NextVR is adding 6DoF tracking to its live-streaming VR service

VR’s most popular live-streaming events service is giving you a little wiggle room.

NextVR is bringing six-degree-of-freedom (6DoF) movement to its popular virtual reality app for live-streaming sporting events and concerts. This update brings an added sense of immersion for users, who will be able to move around a bit while watching events.

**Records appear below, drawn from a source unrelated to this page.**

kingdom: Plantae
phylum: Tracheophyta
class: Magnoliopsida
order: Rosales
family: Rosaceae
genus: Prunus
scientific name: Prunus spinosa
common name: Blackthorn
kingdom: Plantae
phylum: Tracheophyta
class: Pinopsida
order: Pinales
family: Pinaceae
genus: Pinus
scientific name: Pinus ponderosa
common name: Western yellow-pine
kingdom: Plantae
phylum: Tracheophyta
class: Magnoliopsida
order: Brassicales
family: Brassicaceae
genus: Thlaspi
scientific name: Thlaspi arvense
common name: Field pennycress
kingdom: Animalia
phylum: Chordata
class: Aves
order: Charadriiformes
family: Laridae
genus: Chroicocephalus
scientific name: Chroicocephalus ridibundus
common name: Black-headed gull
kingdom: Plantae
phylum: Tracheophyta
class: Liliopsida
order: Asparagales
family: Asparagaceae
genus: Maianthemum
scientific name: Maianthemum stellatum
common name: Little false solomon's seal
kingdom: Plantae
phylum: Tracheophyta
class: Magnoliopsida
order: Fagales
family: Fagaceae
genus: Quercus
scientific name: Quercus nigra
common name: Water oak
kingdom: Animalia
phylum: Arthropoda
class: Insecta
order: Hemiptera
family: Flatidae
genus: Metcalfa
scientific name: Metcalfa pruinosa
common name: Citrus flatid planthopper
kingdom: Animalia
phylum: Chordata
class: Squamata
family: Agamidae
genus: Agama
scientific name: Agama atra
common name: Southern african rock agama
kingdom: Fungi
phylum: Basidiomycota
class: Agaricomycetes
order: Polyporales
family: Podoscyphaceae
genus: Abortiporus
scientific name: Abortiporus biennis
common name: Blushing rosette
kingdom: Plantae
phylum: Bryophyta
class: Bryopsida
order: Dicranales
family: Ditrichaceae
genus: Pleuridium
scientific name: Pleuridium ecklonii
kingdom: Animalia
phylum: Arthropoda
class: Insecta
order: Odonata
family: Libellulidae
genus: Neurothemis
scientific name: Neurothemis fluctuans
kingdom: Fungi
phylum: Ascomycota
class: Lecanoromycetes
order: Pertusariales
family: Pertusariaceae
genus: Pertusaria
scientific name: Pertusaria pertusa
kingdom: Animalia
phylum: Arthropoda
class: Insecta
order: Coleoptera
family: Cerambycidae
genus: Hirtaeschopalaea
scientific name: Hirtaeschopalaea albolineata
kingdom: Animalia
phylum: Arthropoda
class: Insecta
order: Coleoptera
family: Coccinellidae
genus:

It’s more of a comfort thing than something revolutionary at this point. Rather than being stuck with a single viewpoint, the point-of-view will shift as a viewer moves their head. There will be points where the feature adds some utility, such as scenarios when you’re trying to peek around a referee standing on the sidelines. This feature is only going to be coming to positionally tracked headsets, a feature that has traditionally been confined to the HTC Vive and Oculus Rift but is now coming to more mobile standalone systems.

 

“VR is the most demanding visual medium ever created and we’re just beginning to deliver on its potential to convincingly create experiences that mimic reality,” NextVR CEO David Cole said in a statement. “The ability to move naturally inside the experience and the increased ability to see detail add a critical level of presence and realism.”

These experiences will require being shot on the new camera hardware, so it’s not something NextVR will be able to retroactively apply to old concerts they’ve shot already. You’ll be tightly limited by the amount you can move around also, so don’t expect to walk around obstructions or walk onto the court. We’re a long way from that still!

The first pre-recorded experiences to support this will roll out this year. Live 6DoF content will be rolling out later.

The company also is looking to cash in on the platform accessibility offered by ARKit and ARCore with smartphone-optimized AR functionality in their app. It looks like you’ll be able to move into VR environments with a type of portal interface inside the app. The feature is launching in mid-2018, the company says.